Question

Two metal rods $1$ and $2$ of same lengths have same temperature difference between their ends. Their thermal conductivities are $ K_1$ and $K_2 $ and cross sectional areas $ A_1 $ and $ A_ 2 $ respectively. If the rate of heat conduction in 1 is four times that in 2, then :

• A. $ K _1A_1 = 4K_2A_2$
• B. $ K_1A_1= 2K_2A_2$
• C. $ 4K_1A_1= K_2A_2$
• D. $ K_1A_1= K_2A_2$

Answer 1

The Correct Option is A

To determine which option correctly describes the relationship between the thermal conductivities and cross-sectional areas of the two rods, we'll use the formula for the rate of heat conduction. The rate of heat conduction through a rod is given by Fourier's Law:

Q = \frac{{K \cdot A \cdot \Delta T}}{L}

Where:

• Q is the rate of heat transfer (in Watts).
• K is the thermal conductivity of the material (in W/m·K).
• A is the cross-sectional area of the rod (in m²).
• \Delta T is the temperature difference across the ends of the rod (in Kelvin).
• L is the length of the rod (in meters).

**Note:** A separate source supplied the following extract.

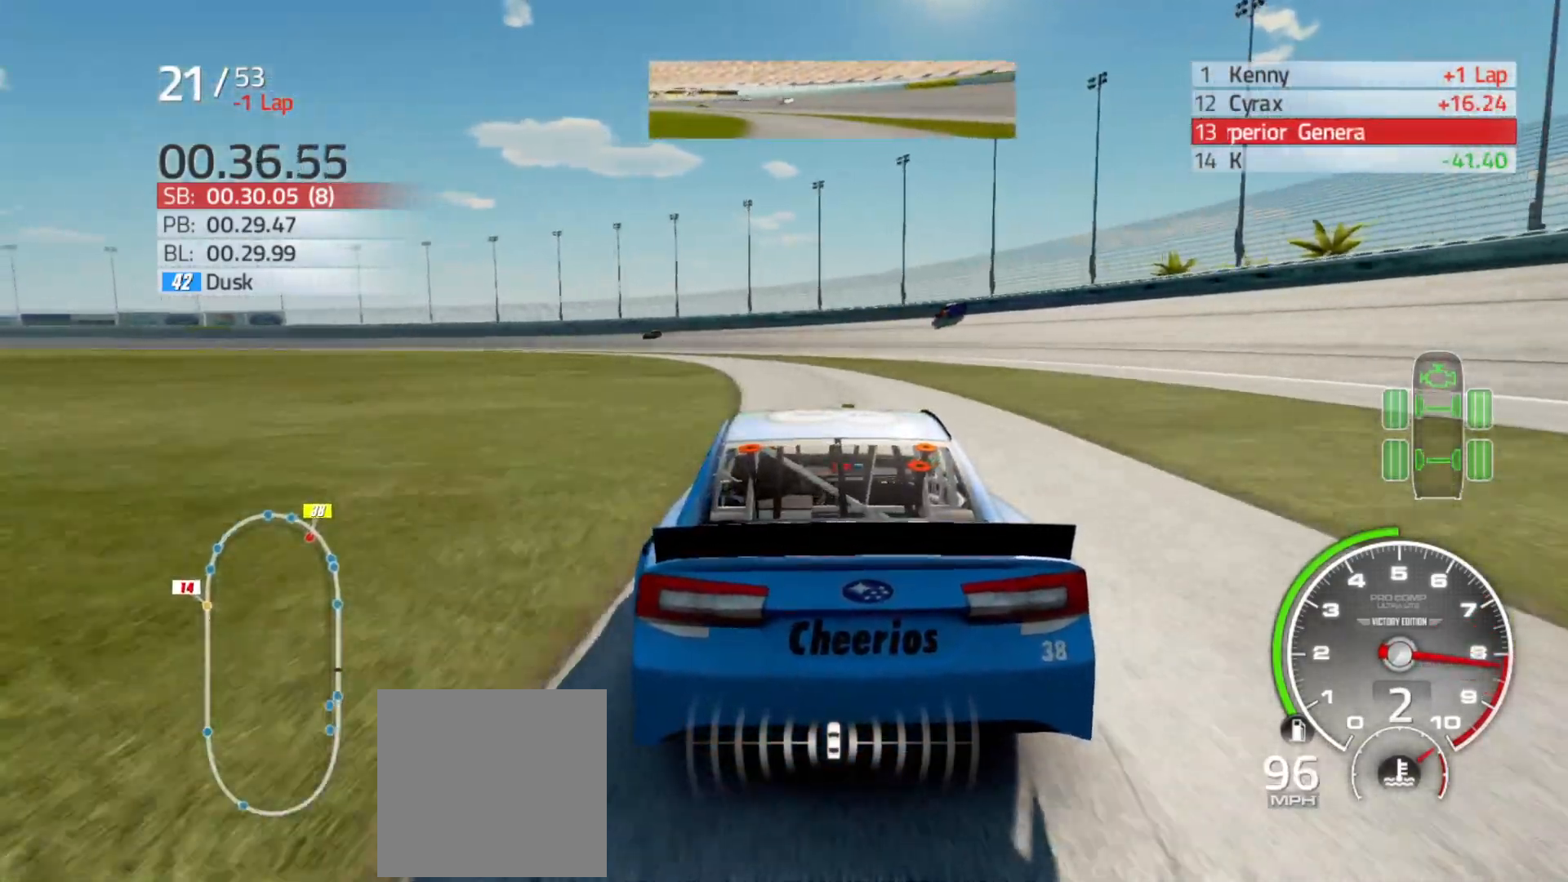
{"buttons": ["R2"], "left_stick": "left", "right_stick": "center", "events": []}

We know from the problem statement that the length L and the temperature difference \Delta T are the same for both rods. We are also given that the rate of heat conduction in rod 1 is four times that in rod 2, which can be mathematically expressed as:

Q_1 = 4 \cdot Q_2

Substituting the formula for each rod, we get:

\frac{{K_1 \cdot A_1 \cdot \Delta T}}{L} = 4 \cdot \frac{{K_2 \cdot A_2 \cdot \Delta T}}{L}

After canceling out common terms L and \Delta T from both sides, we have:

K_1 \cdot A_1 = 4 \cdot K_2 \cdot A_2

The correct answer is thus K_1A_1 = 4K_2A_2, as it matches the derived equation. This means that the product of the thermal conductivity and cross-sectional area of rod 1 is four times that of rod 2.